What to work on
Copy every line that holds the string "https" from the data below.

The data
▬▬▬▬▬▬▬▬▬▬

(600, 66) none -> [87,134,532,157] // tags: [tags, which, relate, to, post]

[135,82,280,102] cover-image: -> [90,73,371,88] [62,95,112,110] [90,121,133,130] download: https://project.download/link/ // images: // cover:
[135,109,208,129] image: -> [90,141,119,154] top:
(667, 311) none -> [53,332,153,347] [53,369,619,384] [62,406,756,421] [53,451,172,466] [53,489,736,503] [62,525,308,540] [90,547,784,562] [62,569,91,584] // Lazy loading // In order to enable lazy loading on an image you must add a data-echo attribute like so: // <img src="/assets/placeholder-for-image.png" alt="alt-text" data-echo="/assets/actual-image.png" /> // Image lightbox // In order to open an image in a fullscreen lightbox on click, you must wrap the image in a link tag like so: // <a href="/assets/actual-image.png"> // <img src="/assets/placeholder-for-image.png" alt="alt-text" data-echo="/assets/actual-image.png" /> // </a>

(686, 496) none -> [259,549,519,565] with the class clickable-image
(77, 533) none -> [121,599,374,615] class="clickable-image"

▬▬▬▬▬▬▬▬▬▬

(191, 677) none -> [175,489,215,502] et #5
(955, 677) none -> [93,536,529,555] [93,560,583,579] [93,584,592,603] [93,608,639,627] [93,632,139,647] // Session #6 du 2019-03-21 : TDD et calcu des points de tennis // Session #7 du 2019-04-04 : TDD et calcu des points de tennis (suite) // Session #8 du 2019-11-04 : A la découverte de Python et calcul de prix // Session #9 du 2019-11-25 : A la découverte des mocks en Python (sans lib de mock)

▬▬▬▬▬▬▬▬▬▬

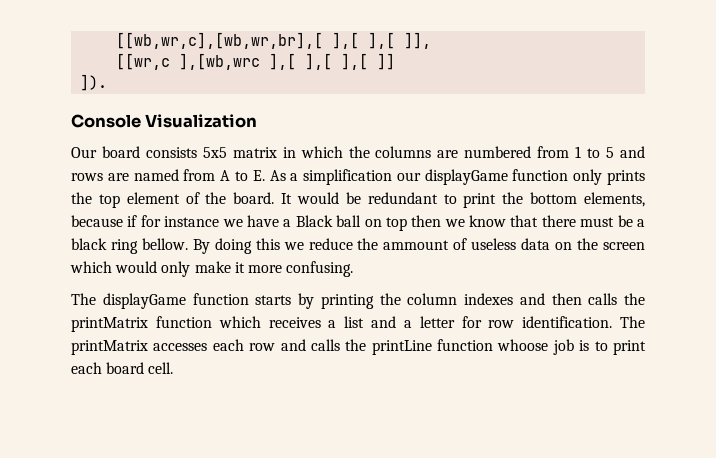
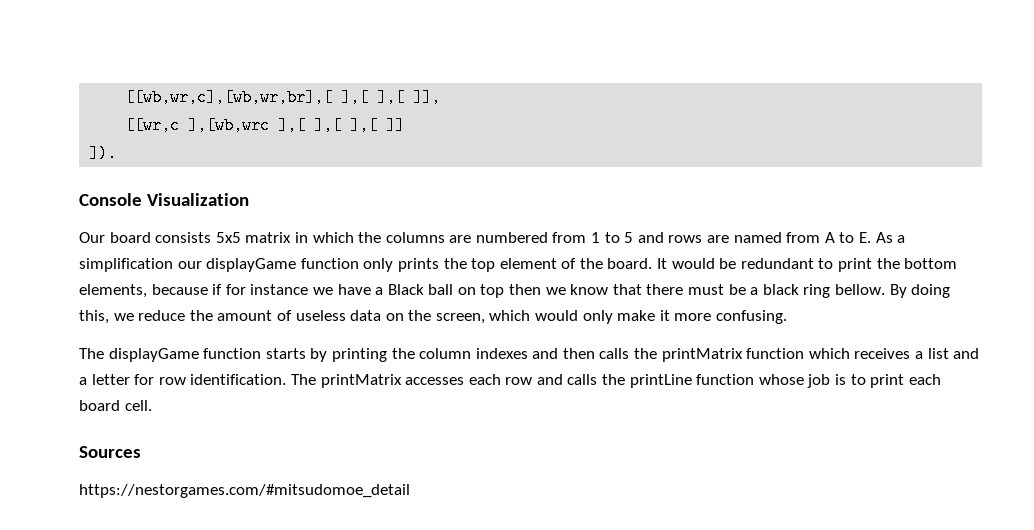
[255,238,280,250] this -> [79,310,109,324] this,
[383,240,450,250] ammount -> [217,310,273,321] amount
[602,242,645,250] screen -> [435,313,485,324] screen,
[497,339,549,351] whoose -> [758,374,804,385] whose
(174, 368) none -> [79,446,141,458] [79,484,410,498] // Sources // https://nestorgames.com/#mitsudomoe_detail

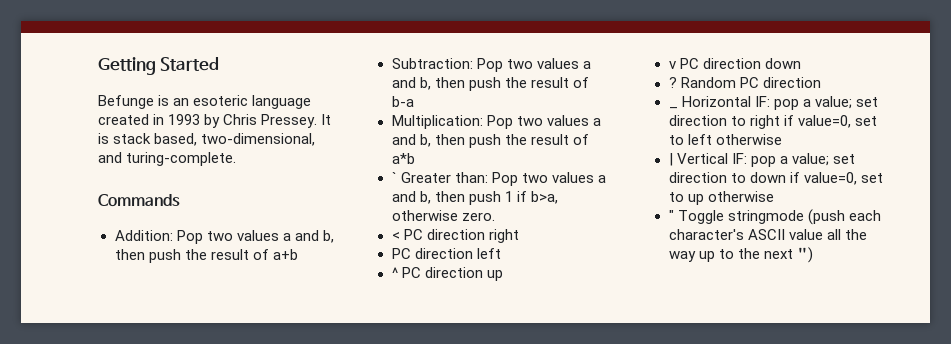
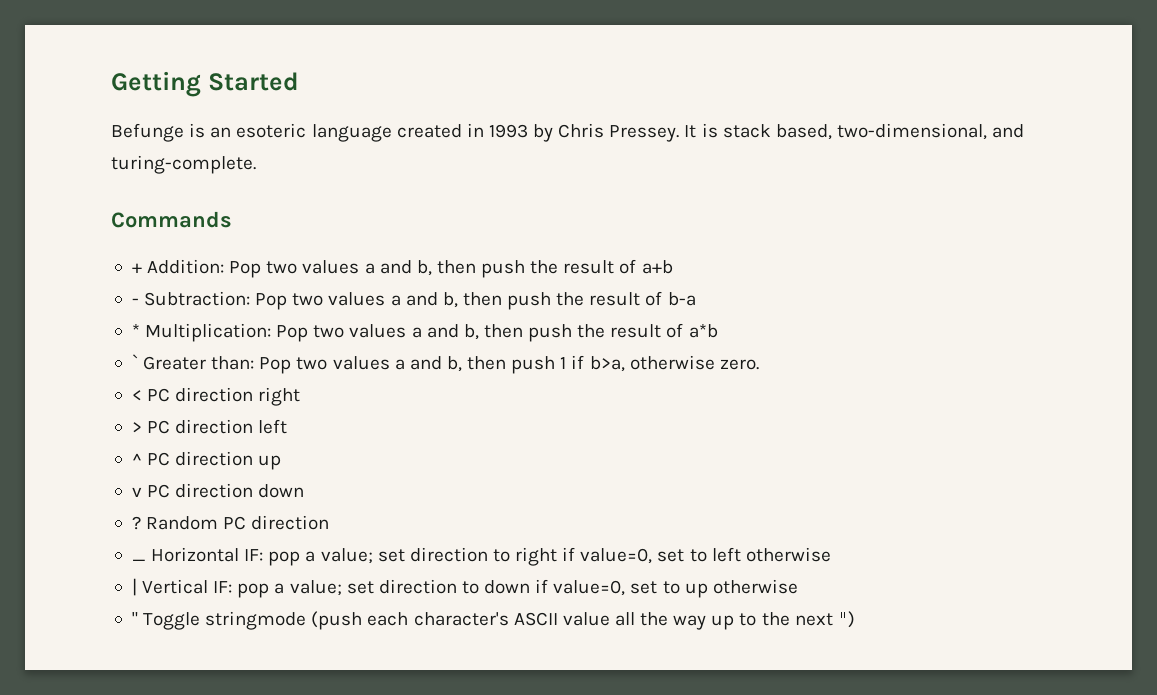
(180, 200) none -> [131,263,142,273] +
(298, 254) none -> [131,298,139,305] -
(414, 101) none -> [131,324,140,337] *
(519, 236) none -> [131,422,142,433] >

▬▬▬▬▬▬▬▬▬▬

Solution to this exercise
[135,82,280,102] cover-image: -> [90,73,371,88] [62,95,112,110] [90,121,133,130] download: https://project.download/link/ // images: // cover:
(174, 368) none -> [79,446,141,458] [79,484,410,498] // Sources // https://nestorgames.com/#mitsudomoe_detail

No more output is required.